主函数如下:
Nucleo例程
tiM_PWMOutput中4路PWM通道对应哪几个口?
/**
******************************************************************************
* @file TIM/TIM_PWMOutput/Src/main.c
* @author MCD Application Team
* @version V1.0.0
* @date 18-June-2014
* @brief This sample code shows how to use STM32F0xx TIM HAL API to generate
* 4 signals in PWM.
******************************************************************************
* @attention
*
* © COPYRIGHT(c) 2014 STMicroelectronics
*
* Redistribution and use in source and binary forms, with or without modification,
* are permitted provided that the following conditions are met:
* 1. Redistributions of source code must retain the above copyright notice,
* this list of conditions and the following disclaimer.

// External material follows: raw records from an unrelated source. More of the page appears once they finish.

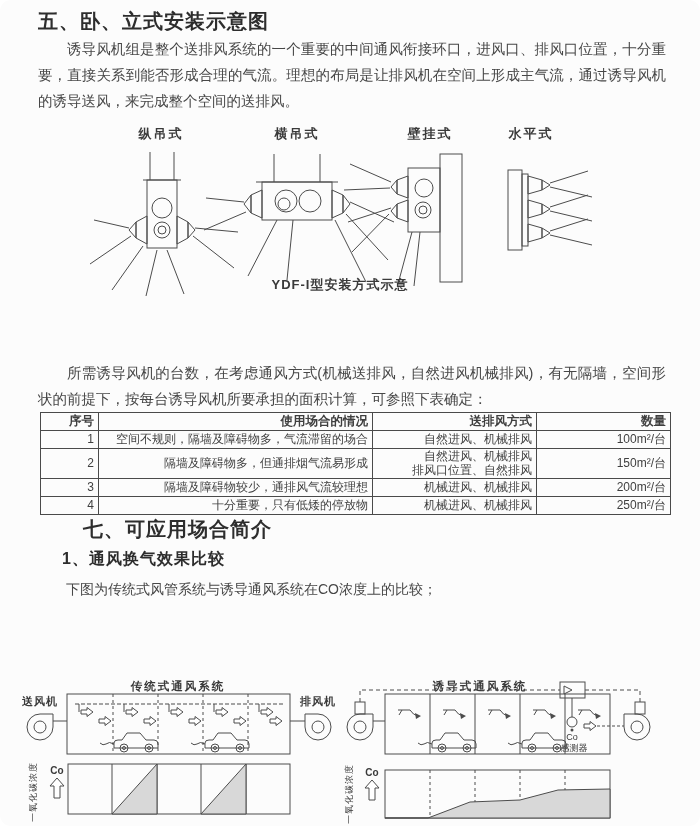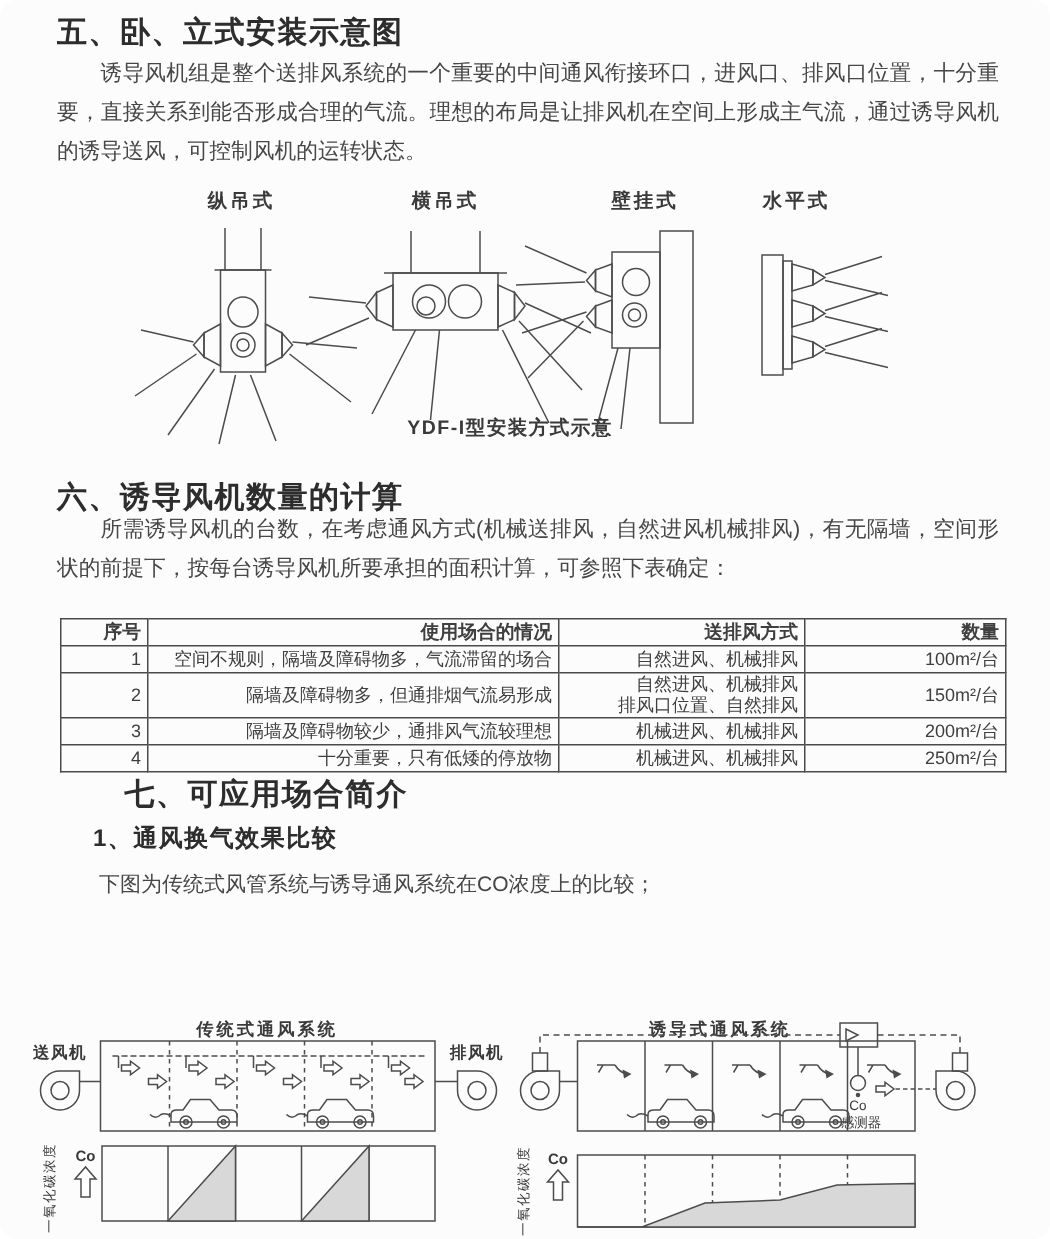"诱导风机组是整个送排风系统的一个重要的中间通风衔接环口，进风口、排风口位置，十分" div.para { text: 可控制风机的运转状态 -> 来完成整个空间的送排风 }
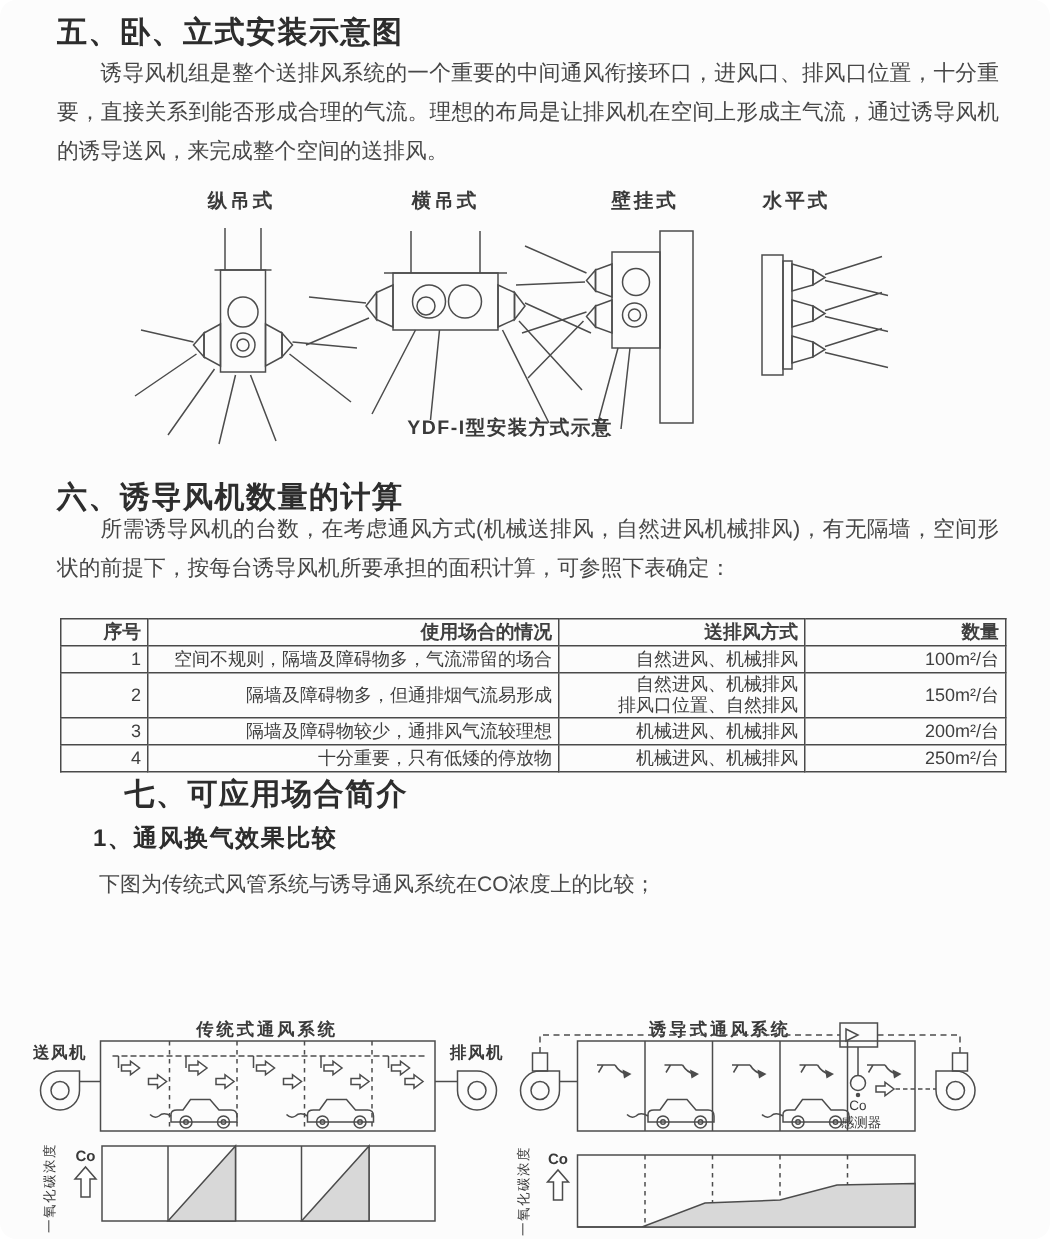"六、诱导风机数量的计算" div.h1 { html: <div>六、诱导风机数量的计算</div> -> none }
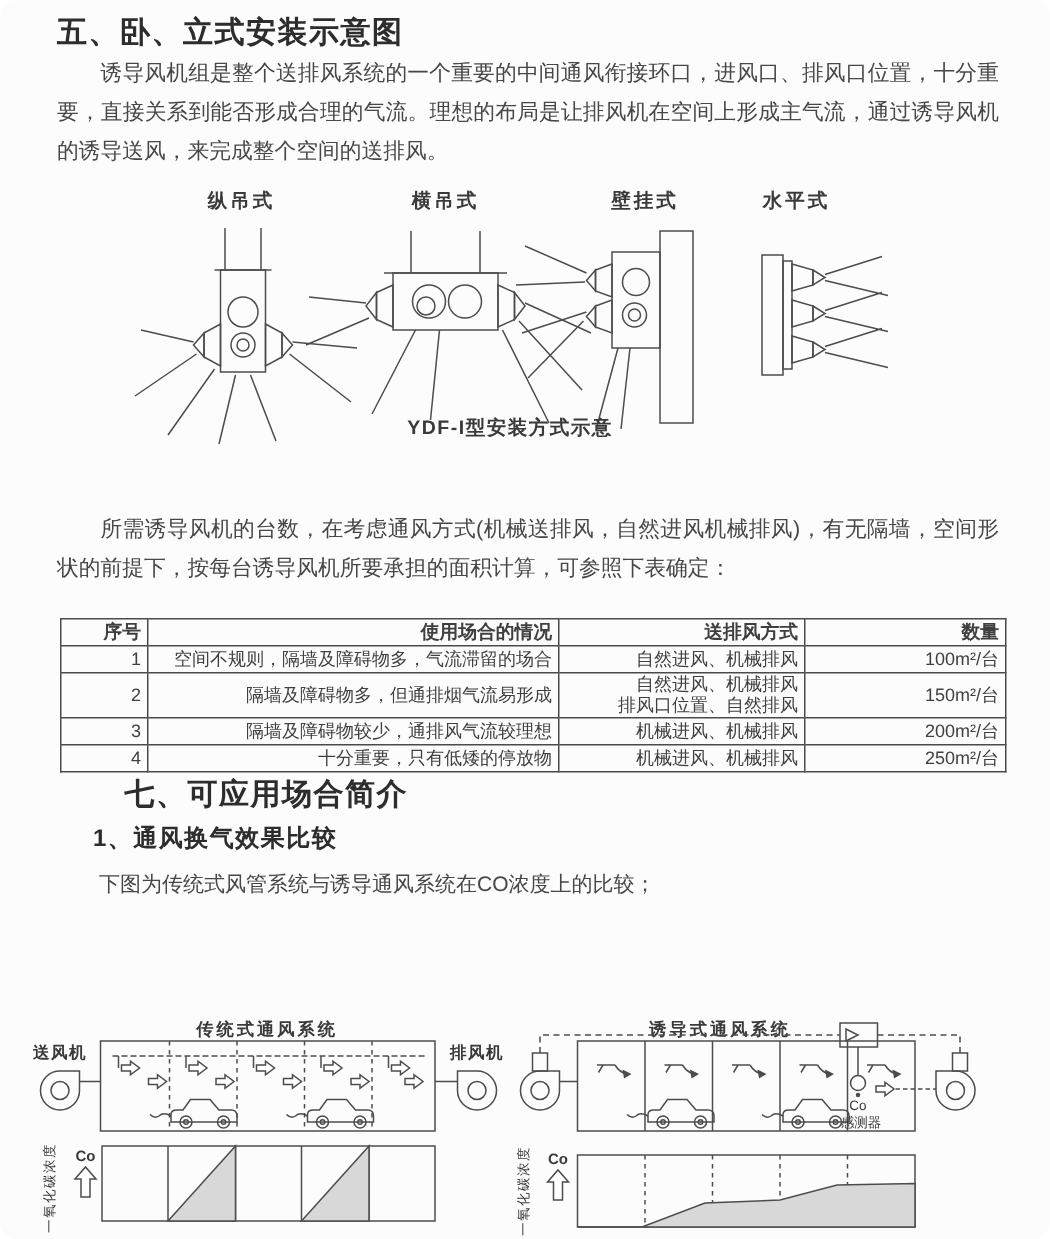"所需诱导风机的台数，在考虑通风方式(机械送排风，自然进风机械排风)，有无隔墙，空" div.para { top: 340px -> 360px }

* 2. Redistributions in binary form must reproduce the above copyright notice,
* this list of conditions and the following disclaimer in the documentation
* and/or other materials provided with the distribution.
* 3. Neither the name of STMicroelectronics nor the names of its contributors
* may be used to endorse or promote products derived from this software
* without specific prior written permission.
*
* THIS SOFTWARE IS PROVIDED BY THE COPYRIGHT HOLDERS AND CONTRIBUTORS "AS IS"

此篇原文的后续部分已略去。